Required work:
Images are not part of the copy; write out the rest of the data exactly as given.

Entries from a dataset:
● ● ● ● ● ● ●

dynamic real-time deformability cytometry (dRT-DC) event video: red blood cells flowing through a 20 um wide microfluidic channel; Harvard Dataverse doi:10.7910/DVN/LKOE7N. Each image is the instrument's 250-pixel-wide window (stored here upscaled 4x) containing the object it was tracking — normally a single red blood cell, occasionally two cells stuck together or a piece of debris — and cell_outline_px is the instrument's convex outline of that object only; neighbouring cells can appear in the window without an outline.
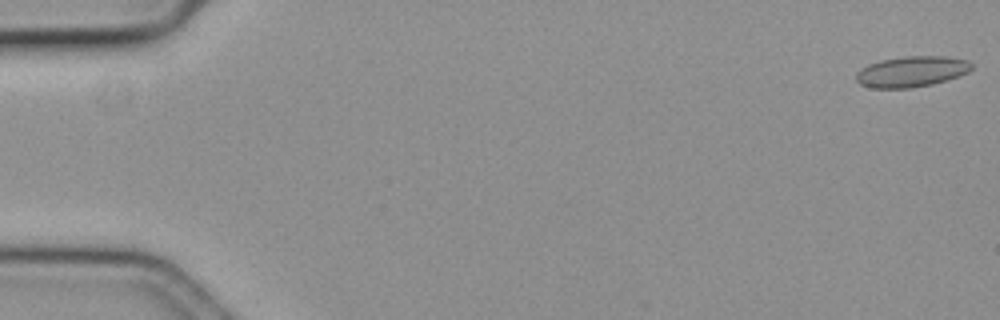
{"species": "common noctule bat (a hibernating species)", "species_latin": "Nyctalus noctula", "temperature_condition": "cold", "stored_images_in_passage": 9, "camera_frame_rate_fps": 3000, "um_per_image_px": 0.085, "animal": {"sex": "female", "body_mass_g": 19.3, "forearm_length_mm": 54.1}, "frame": {"image": 1, "passage_image": 1, "time_ms": 0.0, "image_size_px": [1000, 320], "cell_outline_px": [[972, 68], [968, 72], [932, 84], [908, 88], [872, 88], [860, 84], [856, 80], [856, 72], [860, 68], [868, 64], [880, 60], [904, 56], [948, 56], [968, 60], [972, 64]], "centroid_in_image_um": [77.45, 6.07], "position_along_channel_um": 7.6, "area_um2": 20.69}}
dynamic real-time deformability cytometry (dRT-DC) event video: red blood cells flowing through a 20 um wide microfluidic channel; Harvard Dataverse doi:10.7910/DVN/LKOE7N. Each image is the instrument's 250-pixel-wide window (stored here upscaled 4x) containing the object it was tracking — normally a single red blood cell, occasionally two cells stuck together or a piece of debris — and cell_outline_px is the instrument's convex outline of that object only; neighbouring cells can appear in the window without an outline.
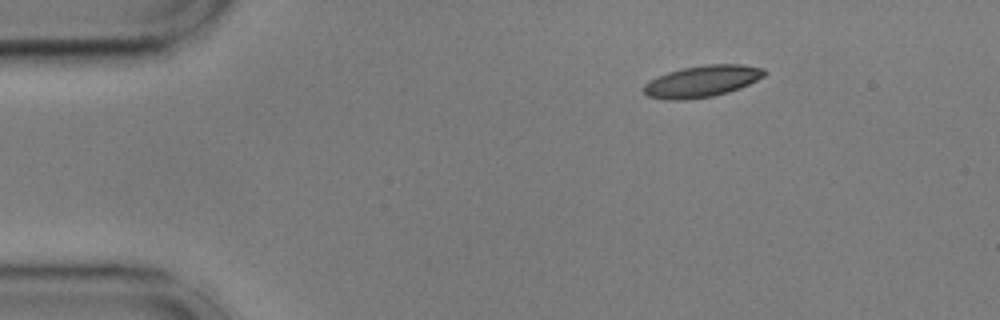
{"species": "common noctule bat (a hibernating species)", "species_latin": "Nyctalus noctula", "temperature_condition": "cold", "stored_images_in_passage": 48, "camera_frame_rate_fps": 3000, "um_per_image_px": 0.085, "animal": {"sex": "male", "body_mass_g": 17.9, "forearm_length_mm": 54.2}, "frame": {"image": 1, "passage_image": 1, "time_ms": 0.0, "image_size_px": [1000, 320], "cell_outline_px": [[768, 72], [764, 76], [740, 88], [728, 92], [712, 96], [680, 100], [668, 100], [648, 96], [644, 92], [644, 84], [656, 76], [668, 72], [684, 68], [704, 64], [744, 64], [764, 68]], "centroid_in_image_um": [59.69, 6.89], "position_along_channel_um": 25.3, "area_um2": 22.2}}
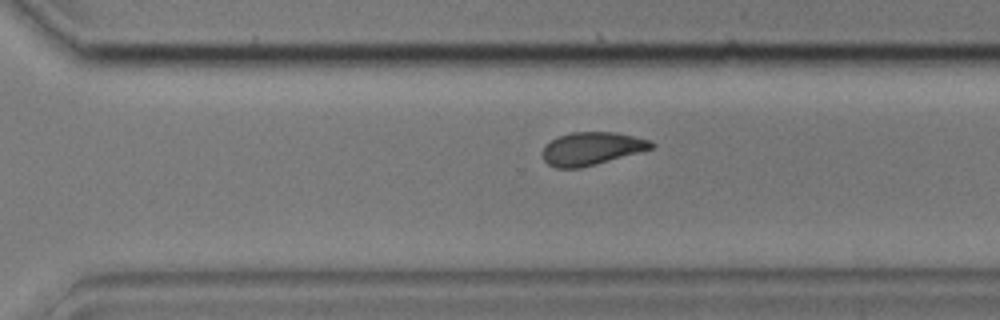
{"frame": {"image": 2, "passage_image": 31, "time_ms": 10.0, "image_size_px": [1000, 320], "cell_outline_px": [[656, 144], [652, 148], [580, 168], [556, 168], [548, 164], [544, 160], [544, 144], [560, 136], [572, 132], [616, 132], [648, 140]], "centroid_in_image_um": [50.26, 12.62], "position_along_channel_um": 320.3, "area_um2": 20.4}}
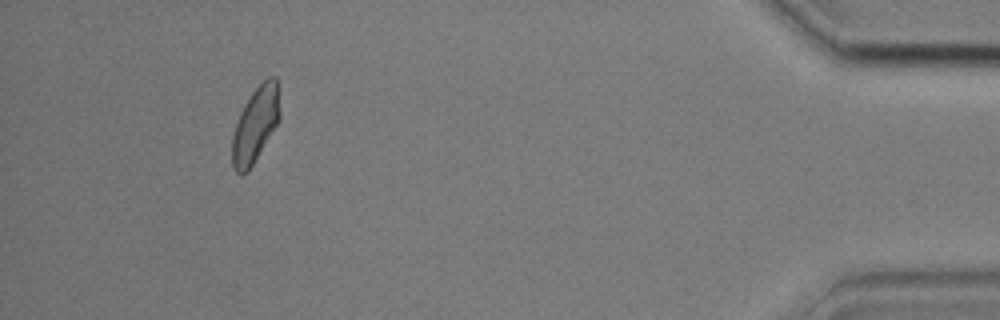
{"frame": {"image": 3, "passage_image": 44, "time_ms": 14.333, "image_size_px": [1000, 320], "cell_outline_px": [[280, 120], [248, 172], [240, 176], [232, 168], [232, 136], [240, 112], [244, 104], [252, 92], [268, 76], [276, 76], [280, 112]], "centroid_in_image_um": [21.7, 10.63], "position_along_channel_um": 413.5, "area_um2": 20.98}, "authors_computed_cell_mechanics": {"area_um2": 21.4149, "velocity_mm_per_s": 3.5996, "shape_relaxation_time_tau1_ms": null, "shape_relaxation_time_tau2_ms": 3.7341, "deformation_change_tau1": null, "deformation_change_tau2": 0.0986}}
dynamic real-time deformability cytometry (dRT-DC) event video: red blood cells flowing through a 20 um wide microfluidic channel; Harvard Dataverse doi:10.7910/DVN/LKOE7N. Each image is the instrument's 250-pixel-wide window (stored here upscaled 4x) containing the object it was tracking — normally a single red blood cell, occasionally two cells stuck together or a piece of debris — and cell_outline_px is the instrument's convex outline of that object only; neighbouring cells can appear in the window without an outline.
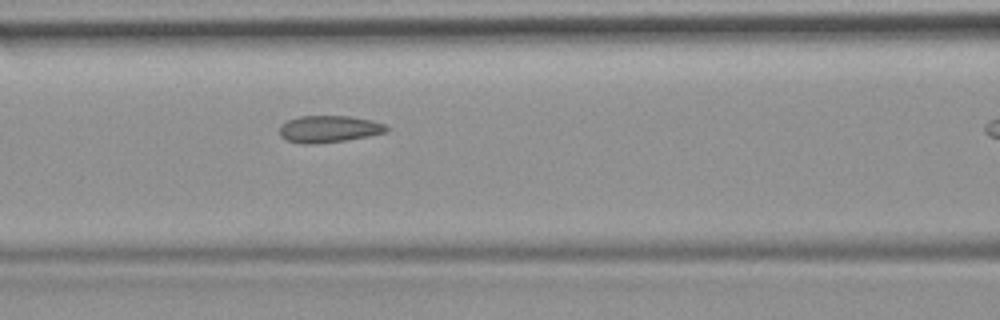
{"species": "common noctule bat (a hibernating species)", "species_latin": "Nyctalus noctula", "temperature_condition": "room temperature", "stored_images_in_passage": 10, "camera_frame_rate_fps": 3000, "um_per_image_px": 0.085, "animal": {"sex": "female", "body_mass_g": 19.9}, "frame": {"image": 1, "passage_image": 9, "time_ms": 2.667, "image_size_px": [1000, 320], "cell_outline_px": [[392, 128], [388, 132], [368, 136], [344, 140], [312, 144], [304, 144], [284, 140], [280, 136], [280, 124], [288, 120], [300, 116], [348, 116], [372, 120], [384, 124]], "centroid_in_image_um": [27.96, 10.96], "position_along_channel_um": 138.6, "area_um2": 16.88}}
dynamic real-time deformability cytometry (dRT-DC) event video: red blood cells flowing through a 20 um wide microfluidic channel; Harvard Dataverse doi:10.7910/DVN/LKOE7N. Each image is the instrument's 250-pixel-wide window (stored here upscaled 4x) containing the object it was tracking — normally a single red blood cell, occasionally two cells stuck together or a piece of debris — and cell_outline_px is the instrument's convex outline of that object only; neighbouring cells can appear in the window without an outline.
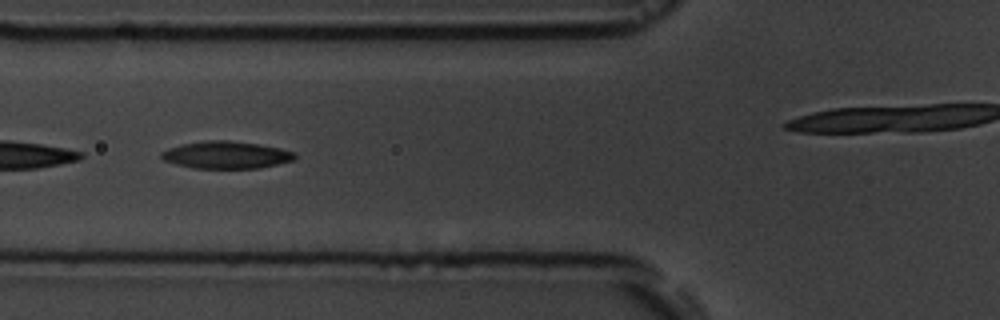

● ● ● ● ● ● ●

Exercise answer:
dynamic real-time deformability cytometry (dRT-DC) event video: red blood cells flowing through a 20 um wide microfluidic channel; Harvard Dataverse doi:10.7910/DVN/LKOE7N. Each image is the instrument's 250-pixel-wide window (stored here upscaled 4x) containing the object it was tracking — normally a single red blood cell, occasionally two cells stuck together or a piece of debris — and cell_outline_px is the instrument's convex outline of that object only; neighbouring cells can appear in the window without an outline.
{"species": "common noctule bat (a hibernating species)", "species_latin": "Nyctalus noctula", "temperature_condition": "cold", "stored_images_in_passage": 9, "camera_frame_rate_fps": 3000, "um_per_image_px": 0.085, "animal": {"sex": "female", "body_mass_g": 19.3, "forearm_length_mm": 54.1}, "frame": {"image": 1, "passage_image": 1, "time_ms": 0.0, "image_size_px": [1000, 320], "cell_outline_px": [[972, 68], [968, 72], [932, 84], [908, 88], [872, 88], [860, 84], [856, 80], [856, 72], [860, 68], [868, 64], [880, 60], [904, 56], [948, 56], [968, 60], [972, 64]], "centroid_in_image_um": [77.45, 6.07], "position_along_channel_um": 7.6, "area_um2": 20.69}}
dynamic real-time deformability cytometry (dRT-DC) event video: red blood cells flowing through a 20 um wide microfluidic channel; Harvard Dataverse doi:10.7910/DVN/LKOE7N. Each image is the instrument's 250-pixel-wide window (stored here upscaled 4x) containing the object it was tracking — normally a single red blood cell, occasionally two cells stuck together or a piece of debris — and cell_outline_px is the instrument's convex outline of that object only; neighbouring cells can appear in the window without an outline.
{"species": "common noctule bat (a hibernating species)", "species_latin": "Nyctalus noctula", "temperature_condition": "cold", "stored_images_in_passage": 48, "camera_frame_rate_fps": 3000, "um_per_image_px": 0.085, "animal": {"sex": "male", "body_mass_g": 17.9, "forearm_length_mm": 54.2}, "frame": {"image": 1, "passage_image": 1, "time_ms": 0.0, "image_size_px": [1000, 320], "cell_outline_px": [[768, 72], [764, 76], [740, 88], [728, 92], [712, 96], [680, 100], [668, 100], [648, 96], [644, 92], [644, 84], [656, 76], [668, 72], [684, 68], [704, 64], [744, 64], [764, 68]], "centroid_in_image_um": [59.69, 6.89], "position_along_channel_um": 25.3, "area_um2": 22.2}}
{"frame": {"image": 2, "passage_image": 31, "time_ms": 10.0, "image_size_px": [1000, 320], "cell_outline_px": [[656, 144], [652, 148], [580, 168], [556, 168], [548, 164], [544, 160], [544, 144], [560, 136], [572, 132], [616, 132], [648, 140]], "centroid_in_image_um": [50.26, 12.62], "position_along_channel_um": 320.3, "area_um2": 20.4}}
{"frame": {"image": 3, "passage_image": 44, "time_ms": 14.333, "image_size_px": [1000, 320], "cell_outline_px": [[280, 120], [248, 172], [240, 176], [232, 168], [232, 136], [240, 112], [244, 104], [252, 92], [268, 76], [276, 76], [280, 112]], "centroid_in_image_um": [21.7, 10.63], "position_along_channel_um": 413.5, "area_um2": 20.98}, "authors_computed_cell_mechanics": {"area_um2": 21.4149, "velocity_mm_per_s": 3.5996, "shape_relaxation_time_tau1_ms": null, "shape_relaxation_time_tau2_ms": 3.7341, "deformation_change_tau1": null, "deformation_change_tau2": 0.0986}}
dynamic real-time deformability cytometry (dRT-DC) event video: red blood cells flowing through a 20 um wide microfluidic channel; Harvard Dataverse doi:10.7910/DVN/LKOE7N. Each image is the instrument's 250-pixel-wide window (stored here upscaled 4x) containing the object it was tracking — normally a single red blood cell, occasionally two cells stuck together or a piece of debris — and cell_outline_px is the instrument's convex outline of that object only; neighbouring cells can appear in the window without an outline.
{"species": "common noctule bat (a hibernating species)", "species_latin": "Nyctalus noctula", "temperature_condition": "room temperature", "stored_images_in_passage": 10, "camera_frame_rate_fps": 3000, "um_per_image_px": 0.085, "animal": {"sex": "female", "body_mass_g": 19.9}, "frame": {"image": 1, "passage_image": 9, "time_ms": 2.667, "image_size_px": [1000, 320], "cell_outline_px": [[392, 128], [388, 132], [368, 136], [344, 140], [312, 144], [304, 144], [284, 140], [280, 136], [280, 124], [288, 120], [300, 116], [348, 116], [372, 120], [384, 124]], "centroid_in_image_um": [27.96, 10.96], "position_along_channel_um": 138.6, "area_um2": 16.88}}
dynamic real-time deformability cytometry (dRT-DC) event video: red blood cells flowing through a 20 um wide microfluidic channel; Harvard Dataverse doi:10.7910/DVN/LKOE7N. Each image is the instrument's 250-pixel-wide window (stored here upscaled 4x) containing the object it was tracking — normally a single red blood cell, occasionally two cells stuck together or a piece of debris — and cell_outline_px is the instrument's convex outline of that object only; neighbouring cells can appear in the window without an outline.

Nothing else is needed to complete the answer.